Staying a long time with our friends or family members would encourage us to eat more than when we eat alone. This is highlighted by a new study conducted by researchers at the University of Birmingham, England, whose first results have just been made public.
How to explain this phenomenon, called “social facilitation” by researchers? Previous academic studies have already shown that when we are in a group, we eat up to 48% more food than when we are alone. Another study concluded that obese women eat up to 29% more when accompanied than when they eat alone.
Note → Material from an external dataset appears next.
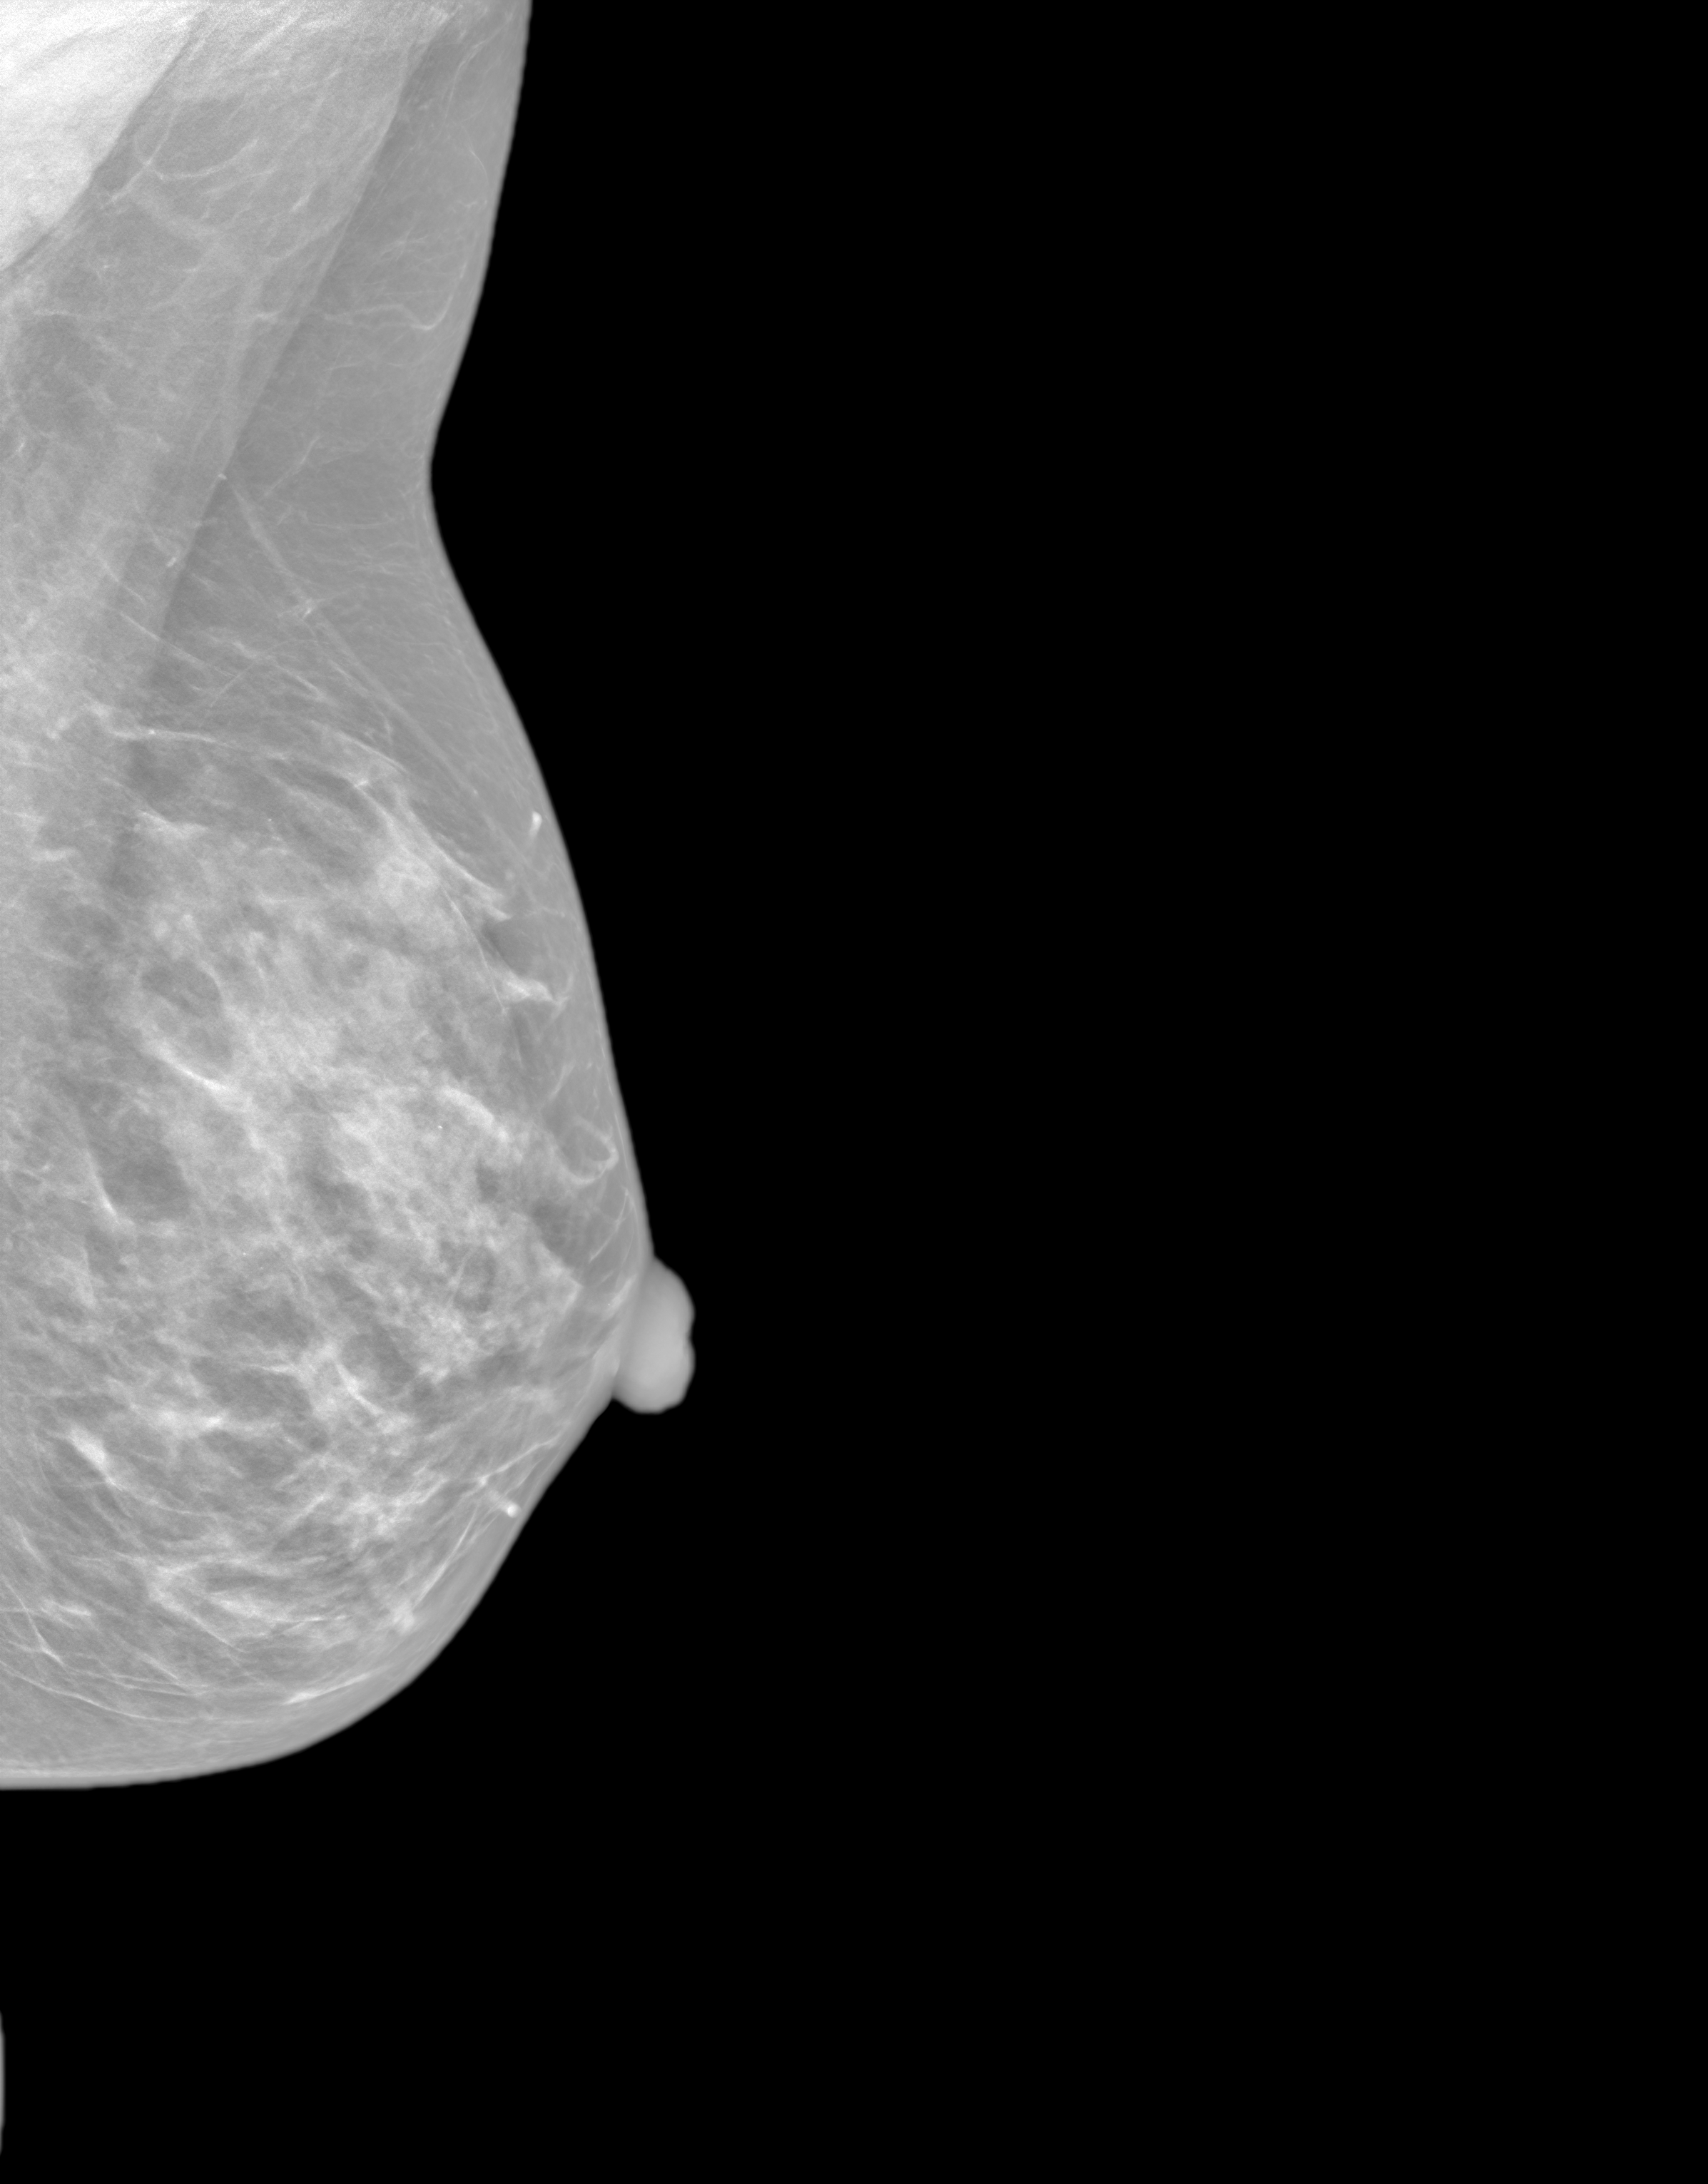
Screening examination. Female patient, age 43 years.
Image type: synthesized 2-D view from tomosynthesis. Breast: left. Projection: medio-lateral oblique projection.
Birmingham researchers go further. Screening 42 pre-existing studies, they concluded that eating “socially” had a powerful effect on increasing dietary intake compared to eating alone.
According to them, the explanation of this mechanism can be found in our ancestry. In prehistoric times, hunter-gatherers shared food because it protected them against periods of food insecurity. It is the reminiscence of this survival mechanism that leads, even today, people to eat more when they are in the presence of their family or friends.
The researchers also looked at why this social facilitation has continued over the centuries, even though periods of food insecurity have become increasingly rare.
They identify three main ones. First, since eating with other people is more enjoyable, it could affect our consumption. It is also a question of social norms: while eating too much is acceptable when in the company of other people, it is badly accepted if this overconsumption of food takes place when you are alone. Finally, they found that providing food was associated with praise and recognition from friends and family, which strengthened social bonds.
For Helen Ruddock, research director at the University of Birmingham School of Psychology and co-author of the study, the way we eat when we are in the company of others says a lot about the image we want to project to others. “Previous research findings suggest that we often choose what (and how much) we eat based on the type of impression we want to convey about ourselves.” The evidence suggests that this can be particularly true for women who eat with men they want to impress and for obese people who want to avoid being judged for excess food,” she says.
The study finally points out that this social facilitation and social distribution of food could also influence unhealthy dietary intake: to be seen as one who eats more than others can lead to ostracism, which in turn reduces Food Safety.
To prevent this from happening, the solution is “to eat at least as much as the other members of the group. The individual members adapt their behavior to that of others, which favors a larger meal than in the absence of this social competition,” concludes Dr. Ruddock.